Bowel or urinary diversion stomas placed in the reconstructed abdominal wall should be monitored for prolapsed or peristomal herniation.
The most common cause of flap necrosis is compromised vascular supply due to angulation during rotation.
The patient is not restricted in ambulation. The vaginal mold is removed on postoperative day 2 or 3 without the further use of molds or dilators.
Indications for Vulvar Reconstruction
The primary goal of the vulvar reconstructive effort is to maximize the healing at the surgical site. The cosmetic appearance, while extremely important, is a secondary goal of this reconstructive effort. Flaps can be used to obliterate dead space, bring new vascularity to an area that has frequently received radiation, and allow for primary closure while improving body self-image and allowing for sexual function. The success of the primary reconstructive procedure is inversely related to the complexity of deformity and the flap design.43 Age greater than 60 years, weight greater than 80 kg, tobacco abuse, and vascular disease also confound reconstructive efforts.44
Perioperative Considerations for Vulvar Reconstruction
Thromboembolic prevention should be used for all patients. Standard antibiotic prophylaxis can be prescribed for the abdominal or pelvic portion of the case, with consideration given for a redosing of the antibiotic at the time of the skin incisions for the reconstructive portion of the procedure.

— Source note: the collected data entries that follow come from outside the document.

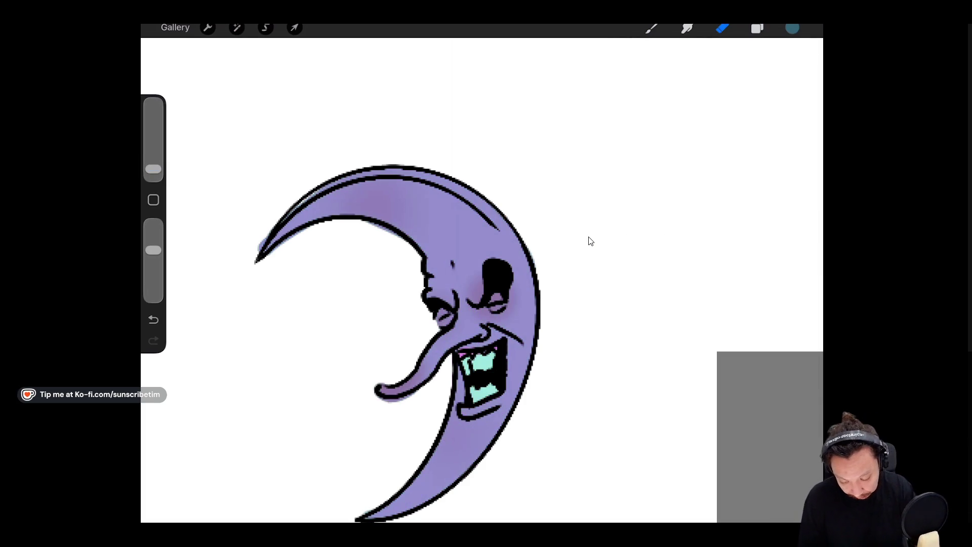
pyautogui.press('l')
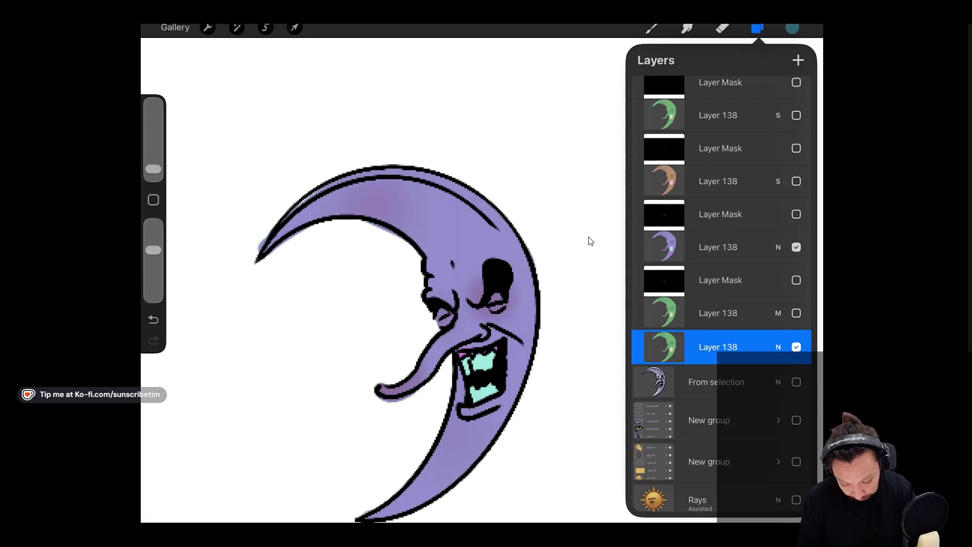
pyautogui.scroll(3, 722, 294)
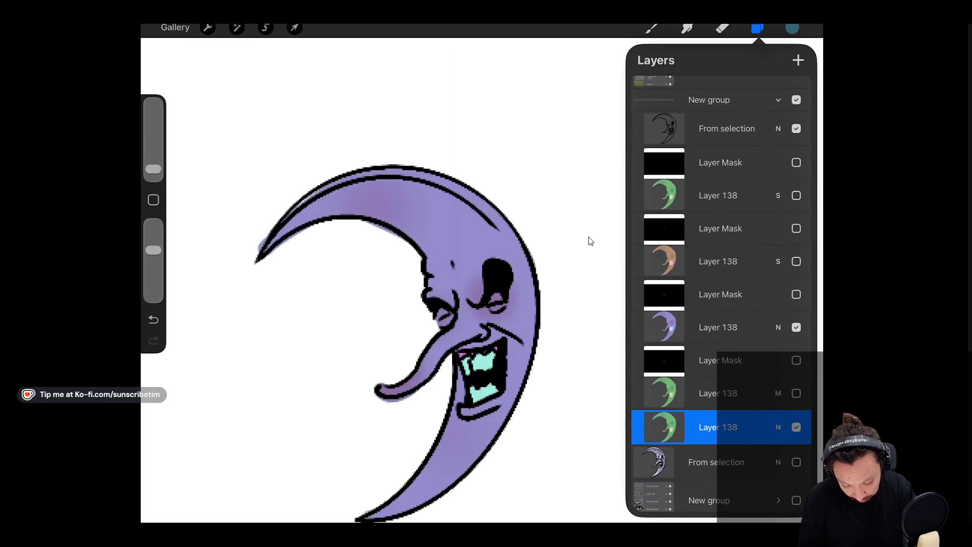
# Set the brown Layer 138 to Normal and toggle it and its masks to compare.
pyautogui.click(797, 261)
pyautogui.click(796, 229)
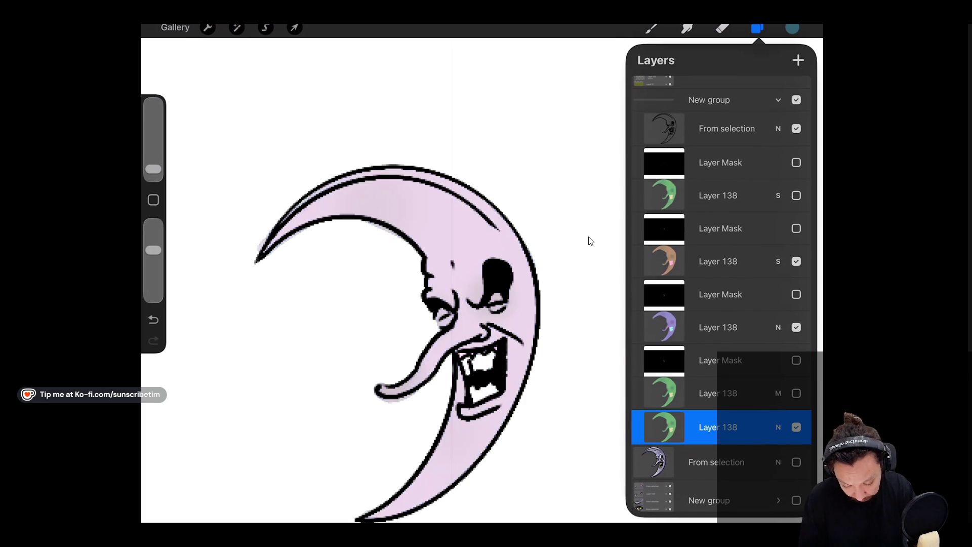
pyautogui.click(779, 261)
pyautogui.click(649, 398)
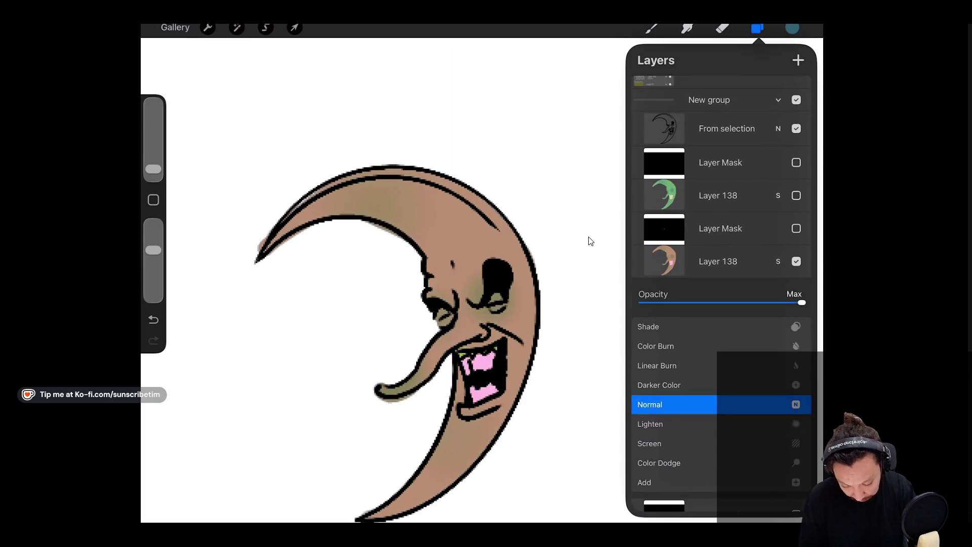
pyautogui.click(779, 262)
pyautogui.click(797, 261)
pyautogui.click(796, 294)
pyautogui.click(797, 229)
pyautogui.click(797, 261)
pyautogui.click(796, 229)
pyautogui.click(796, 262)
pyautogui.click(797, 294)
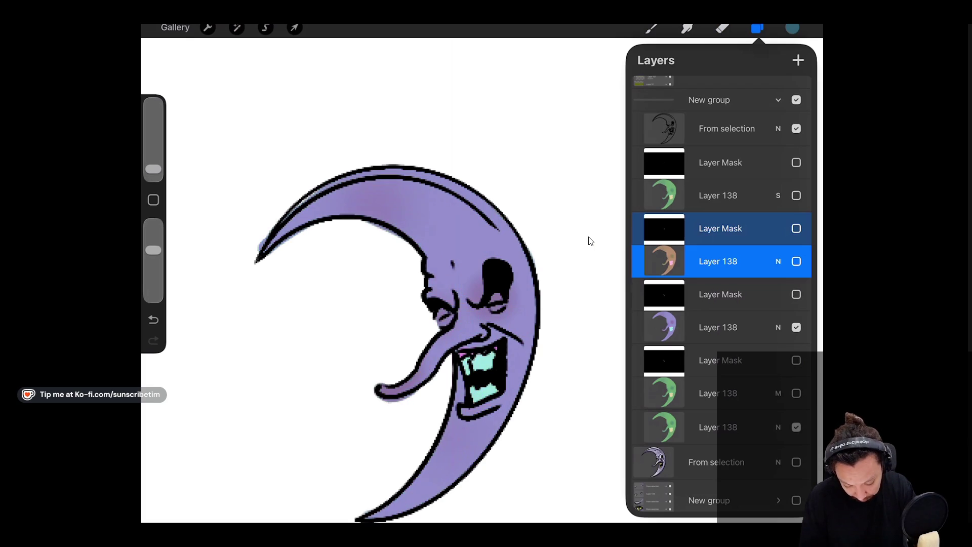
# Set the purple Layer 138 to Multiply and turn its mask on.
pyautogui.click(718, 327)
pyautogui.click(778, 326)
pyautogui.click(651, 418)
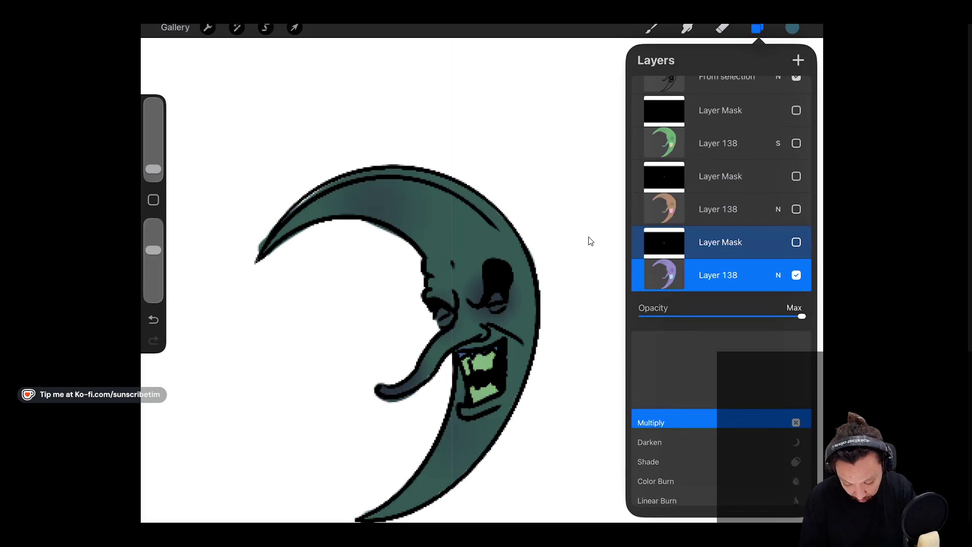
pyautogui.click(778, 275)
pyautogui.click(797, 243)
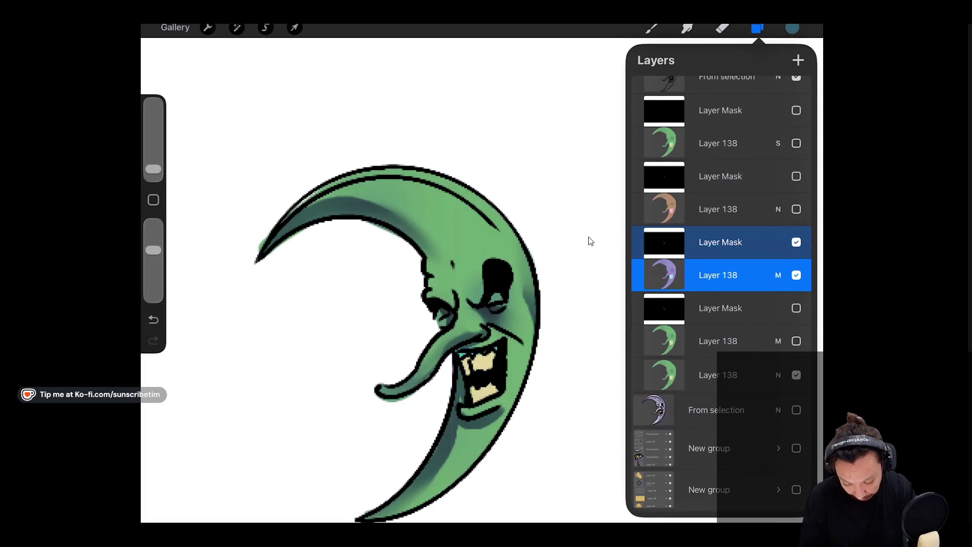
# Show the brown Layer 138 with its mask and set it to Screen for highlights.
pyautogui.scroll(2, 722, 278)
pyautogui.click(797, 224)
pyautogui.click(797, 258)
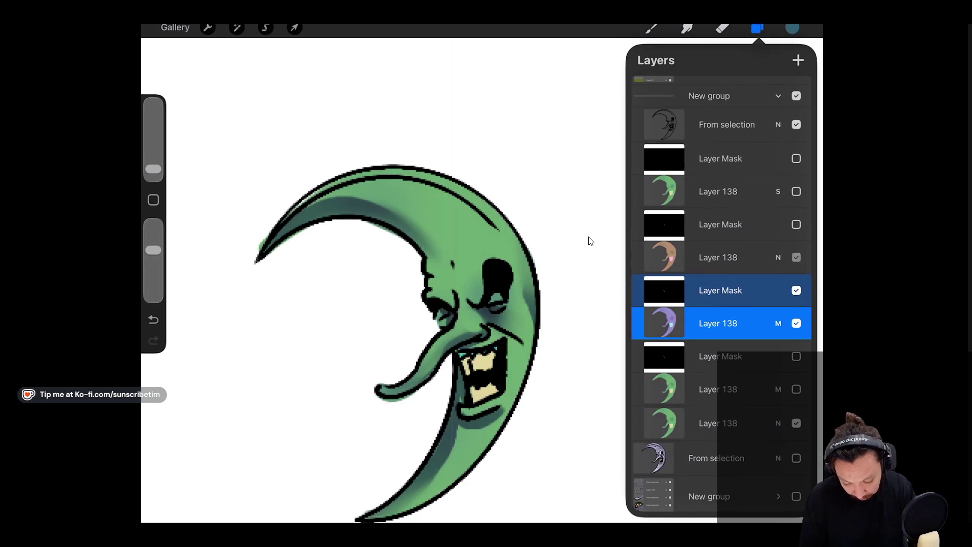
pyautogui.click(778, 258)
pyautogui.click(650, 439)
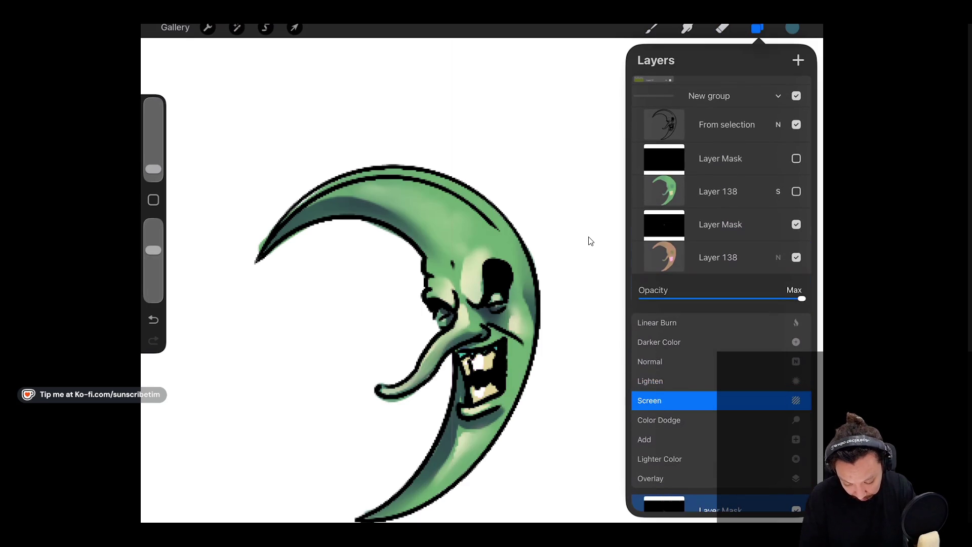
pyautogui.click(779, 257)
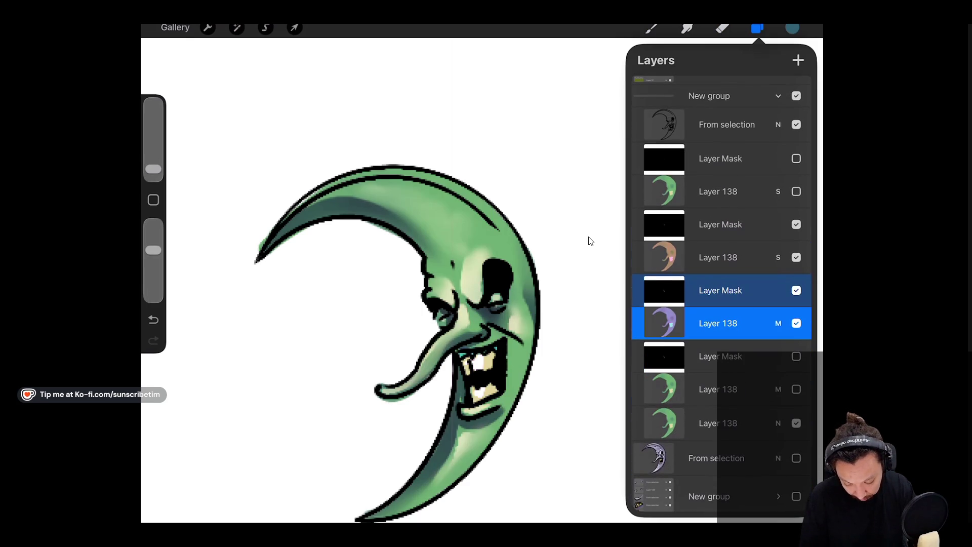
pyautogui.scroll(-2, 400, 325)
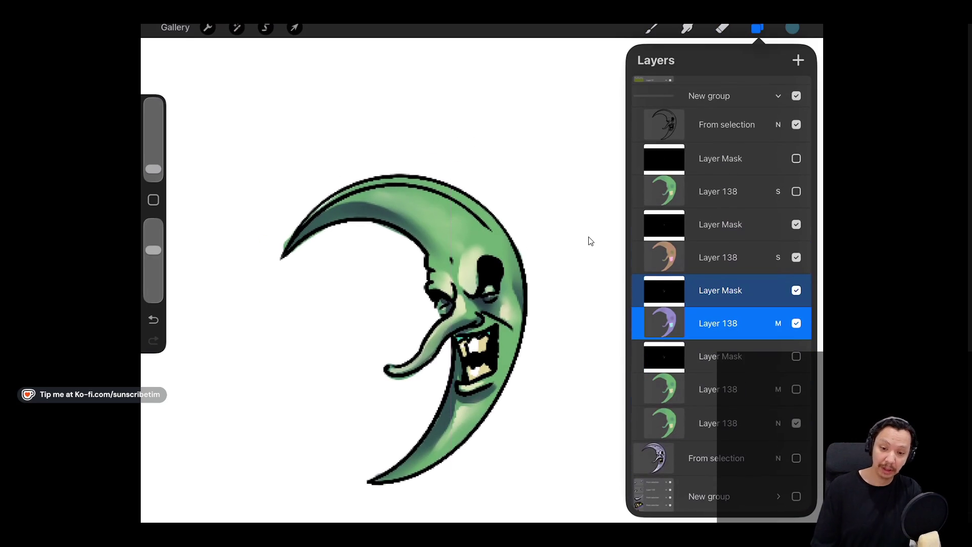
pyautogui.click(590, 241)
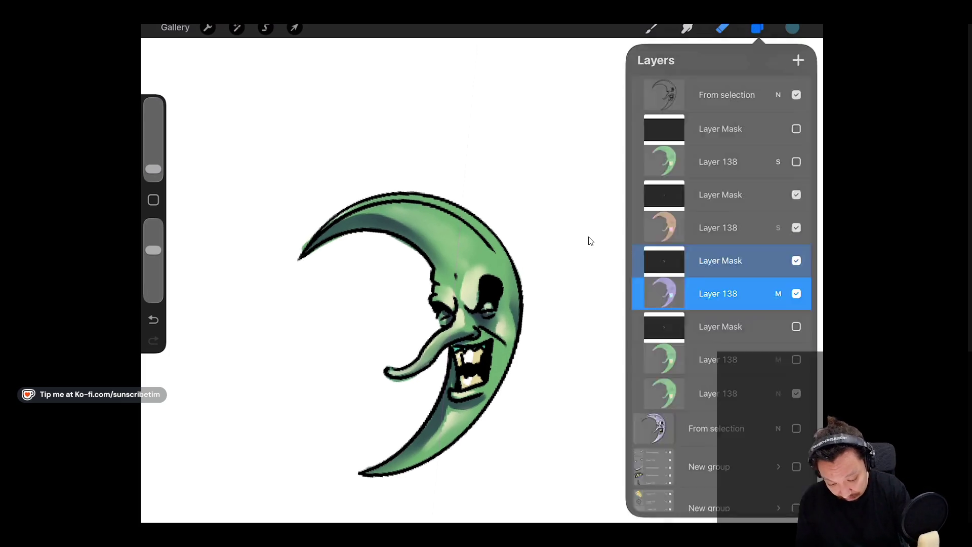
pyautogui.press('b')
pyautogui.press('l')
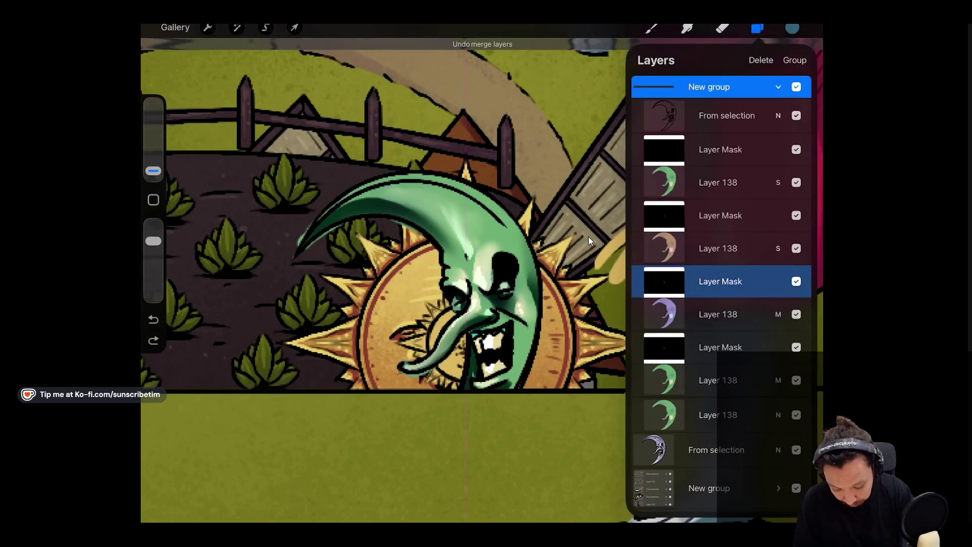
# Merge the moon's mask, Multiply and Screen layers into one Layer 138 and view it alone.
pyautogui.scroll(-1, 721, 268)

In addition to the general anesthetic, the preoperative placement of an epidural may be helpful in providing excellent pain management for: (1) the primary surgical site, (2) the potential donor sites required during the reconstructive phase, and (3) the 48 to 72 hours of bed rest potentially required postoperatively.
The dorsal low lithotomy position using stirrups to support the heel and lower leg is the preferred position for most flaps. In general, the lower extremity should be partially abducted to provide adequate access to the perineal region.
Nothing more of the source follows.